Now suppose somebody starts reading too much into the walnut allegory - 
starts making that category error I was talking about.  Suddenly there's a 
long thread in which people are insisting that the Whorl really is a walnut. 
Somebody finds a mention of a walnut tree in BotNS, and suddenly there's no 
stopping it.  If the walnut tree belongs to Father Inire it's a slam dunk, 
but if not - hey, it could be Father Inire in disguisel.  People chime in on 
all sides - the walnut, or some nut, was special to Dionysus or some other 
Greek god.  Some woman in Viron is named after a plant related to the 
walnut.  Silk is really half man, half walnut tree.  It's all rubbish, 
because the Whorl is an asteroid, not a walnut.  The physical asteroid 
explanation dominates the walnut explanation.  The walnut explanation simply 
cannot validly substitute for the asteroid explanation.  That's what I mean 
by saying that allusions cannot substitute for nuts and bolts explanations. 
When they are made to do so, it leads to nonsense.


>>That could be valid in a universe in which the Outsider for some reason
>>chooses always to send visions by way of minor neurological catastrophes.
>>However I don't think we have any evidence to suppose this is the case in
>>BotLS.  If it isn't, Crane is wrong about both cause and event.
>
> You are missing the point. What you (and Dr. Crane) call a "minor 
> neurological
> catastrophe" might be a major re-routing which leads to exponential new
> awareness and insight. Why do you feel compelled to choose one result or 
> another
> when it can be both, simultaneously?

The point you're not getting is that Crane has not examined Silk's brain. 
He is pointing out that mini-strokes in a certain area of the brain can 
cause religious experiences.  He is postulating a cause for Silk's 
experience, and he is (at least by my reading)  incorrect.  And unless the 
Outsider always chooses to enlighten by way of such means (which is possible 
but not demonstrated) he is wrong in his implicit prediction that if he were 
to examine Silk's brain he would find evidence of a burst artery in the 
correct location.


> (FWIW, I'm sure you are aware that the brain capacity for Neanderthals was 
> greater than it is for
> modern H. sapiens. Sometimes less is more. Sometimes turning portions of 
> the brain off can produce
> greater clarity than leaving them all on ;- ))

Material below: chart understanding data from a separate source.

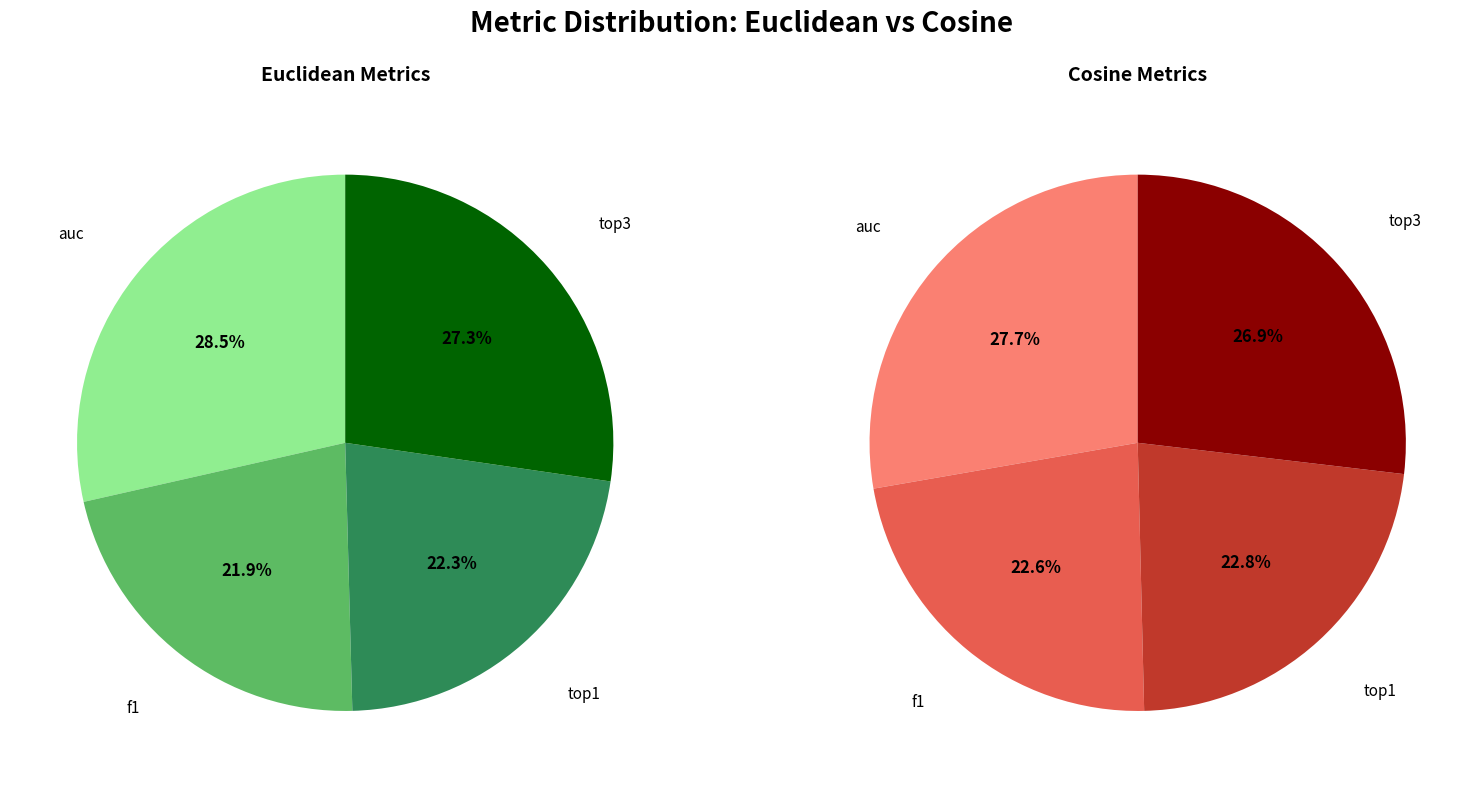

To the nearest percent, what portion does top1 represent?

22%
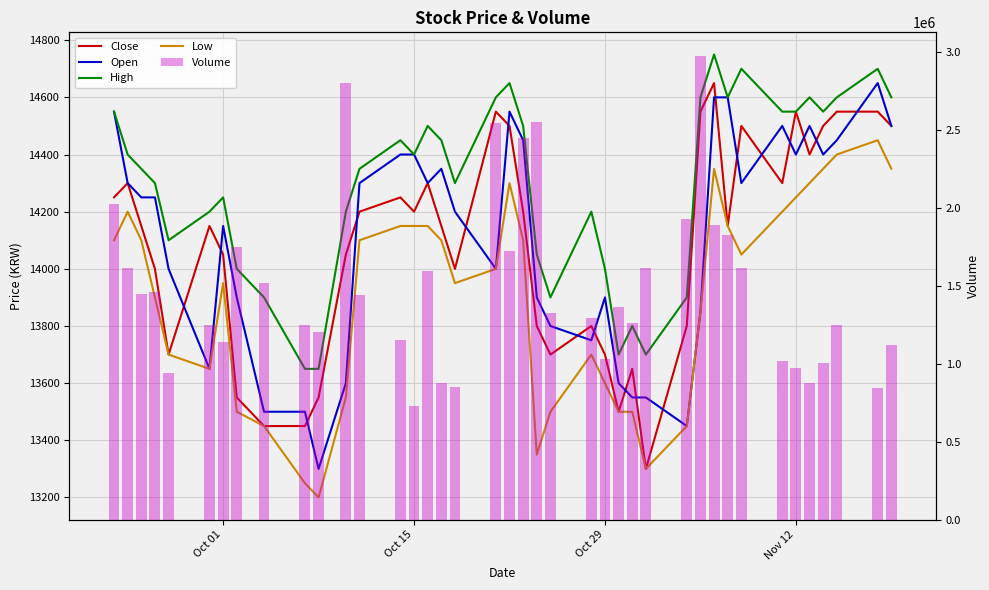

What is the sum of all Open values?

564150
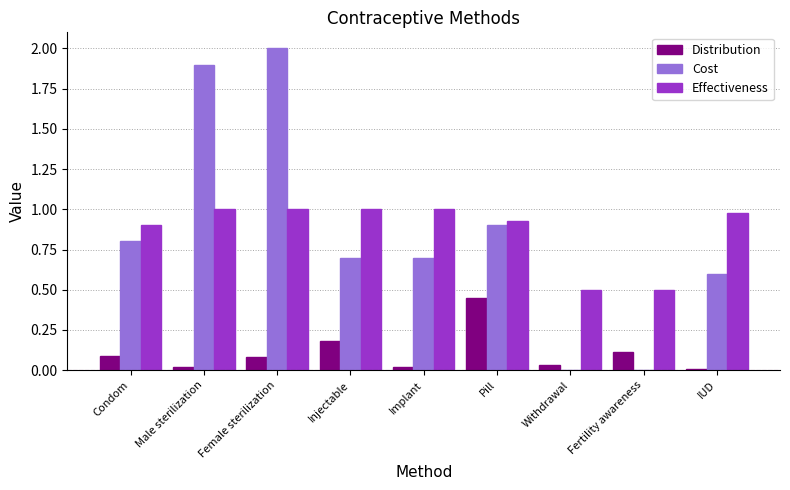

The value of Cost at Implant is 0.7. True or false?

True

This is speculation on my part, but it may be that the influx of Neanderthal 
genes is in part responsible for the variations in average brain size 
between modern human populations, which correlate to some extent with 
measures of intelligence.

There's no reason to believe that the larger brain size of Neanderthals was 
a disadvantage to them; some factors must have brought about their 
extinction, but large brains on the face of it are not the most probable. 
Conversely, it may be that Homo sapiens found some way to improve the 
efficiency of smaller brains, so we don't know which species was more 
intelligent - even by Homo sapiens standards, which may be biased.